I also have a tendency to overuse semicolons; in my post, I used even more of those than I did ellipses. I often tend to over-use hyphens, as well - though I don't seem to have suffered that flaw this time. (I also use many more brackets than most people (including nested ones), which some people find a bit off-putting.)
At least a tad more seriously: English only has so many forms of punctuation to transition from one thought to the next, each of which has a somewhat different subjective flavor. I started reading early enough that I sometimes claim that the deep structures of my brain grew to incorporate more textual elements than verbal ones; each time I use an ellipsis instead of a period (or hyphen, or semicolon, or etc), it's generally because the thoughts I'm trying to express feel, to me, as if the transition is more like that of an ellipsis than anything else.
I do try to remember to make at least one sweep through anything I write for editing, after I write the first draft; but, though people have occasionally commented on my textual idiosyncrasies, this is the first time I recall in which they've been described as distracting.

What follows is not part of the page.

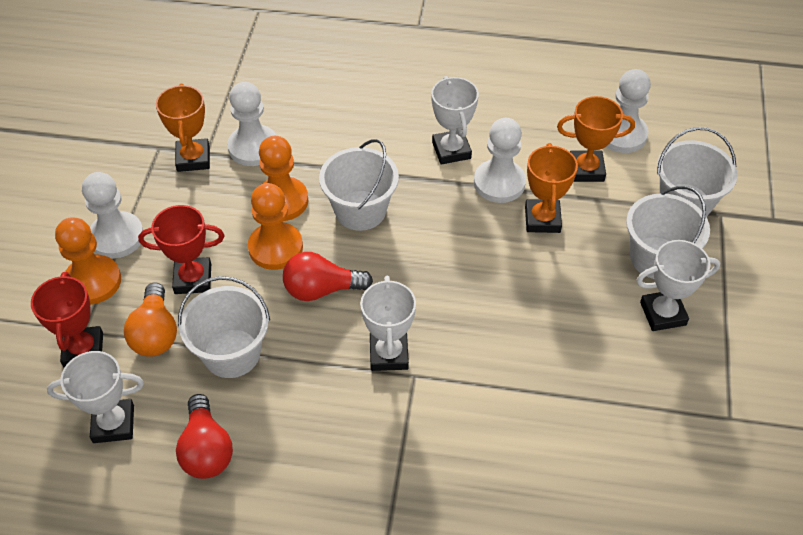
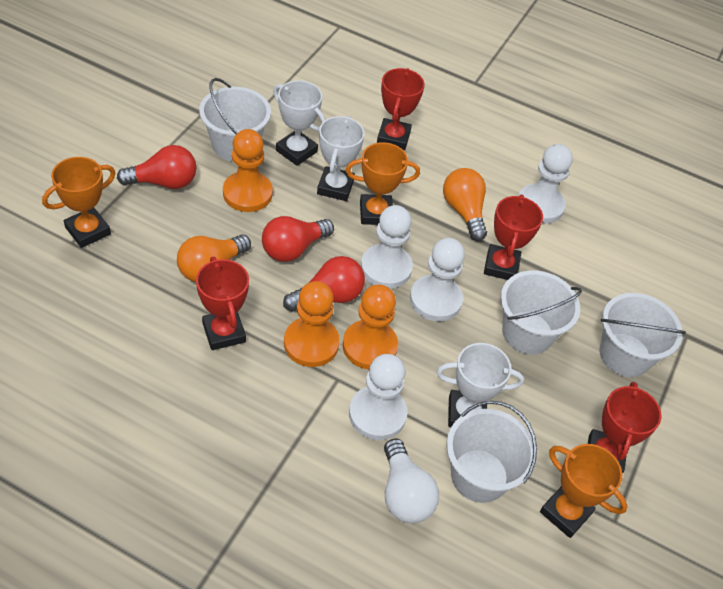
orange light bulb: 1 -> 2
red light bulb: 2 -> 3
red trophy: 2 -> 4
white light bulb: 0 -> 1
white trophy: 4 -> 3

I'm certainly willing to adjust my writing style in order to more effectively get across my points... but as I re-read my post, considering each ellipsis, they read to me as inserting something very much like a verbal pause, in order to emphasize the difference between what comes before and after - a pause greater than a comma, but not quite enough to break apart into separate sentence fragments. A semicolon isn't quite appropriate; the sentence still continues, grammatically no more interrupted than with a comma. A hyphen could certainly work, though I tend to think they're better used as minor brackets.
Do you have any particular/concrete suggestions, other than 'use less ellipses'?
My true rejection of ellipses is that I associate overuse of ellipses with conspiracy theory-style writing (e.g. "you might think that Obama isn't a lizard-person... but you'd be wrong!"). It reads to me like overconfidence in the shock value of your insights. You might decide not to care that I think this, but I don't think I'm alone in having this association.
Here are more specific suggestions about how I would replace each of your uses of ellipses.
...The reason I'm posting about this book here... is that it's giving me some new perspectives
I'm about a third of the way through "Debt: The First 5,000 Years" by David Graeber, and am enjoying the feeling of ideas shifting around in my head, arranging themselves into more useful patterns. (The last book I read that put together ideas of similar breadth was "Economix: How and Why Our Economy Works" by Goodwin.) "Debt" goes into the origins of debts, as compared to obligations; and related topics, such as exchanges considered beneath economic notice ("Please pass me the salt"), debts too big or unique to be repaid, peaceful versus violent interactions, the endless minor obligations that form the network of social connections, and even the basis of whole societies.
The reason I'm posting about this book here... is that it's giving me some new perspectives from which to consider the whole cryonics subculture, and, for instance, why it remains just a subculture of a couple of thousand people or so. For example, a standard LessWrong thought experiment is "Is That Your True Rejection?"; and most of the objections people raise to cryonics seem to be off enough that, even if those objections were solved, those particular people still wouldn't sign up - that is, they feel some fundamental antipathy to the whole idea of cryonics, and unconsciously pick some rationalization that happens to sound reasonable to them to explain it.
I still have two-thirds of "Debt" to go... but, at the moment, I have a strong hunch that one extremely strong reason people feel an emotional revulsion to cryo is, simply, that even if they do wake up in the future, they will have been cut off from all their social connections. This may not sound like much - but the part of "Debt" I'm currently reading discusses how one of the more fundamental aspects of slavery is that becoming a slave involves being cut off from one's family and society; and another fundamental aspect is that being a slave is being without honor, and in many senses literally having died (eg, in some societies, when someone was taken as a slave, their will was read and their spouse considered a widow). On a certain emotional level, many people really do seem to think that being probably-permanently cut off from all their loved ones is a fate no better than simply dying outright.
What's even more interesting is that if this idea has any actual basis in reality... then it offers the possibility of coming up with approaches to counter it: promoting the idea that waking up from cryo will involve being enmeshed in a community rightaway. I'm not actually sure how this might be managed. The Venturists seem to be heading in the general direction of that idea - but don't quite seem to be capturing it; maybe its the annual fee, maybe it's the dearth of concrete plans about how to help cryonic revivees, maybe it's something more abstract.
One possible alternative approach might be to take the thought experiment - what if we could revive someone from cryo not next century, or next decade... but tomorrow. What could we do to help them integrate into modern life, instead of merely waking up in a hospital bed with the day's newspaper and being shown the door? Bedford was frozen in 1967; how hard would it be to either collect or assemble a set of yearbooks, describing what's happened since then, and storing a small library of such reference texts at both CI and Alcor? Perhaps the cryonics providers' boards of directors could offer their members a revival fund that could be donated to, specifically targeted to help future revivees to rejoin society? I'm not even scratching the surface of possibilities here, so even if these particular ideas turn out to be wrong, at least they suggest further possibilities.
So: If someone was revived from cryonics tomorrow, would you be willing to at least let them crash on your couch for a few weeks?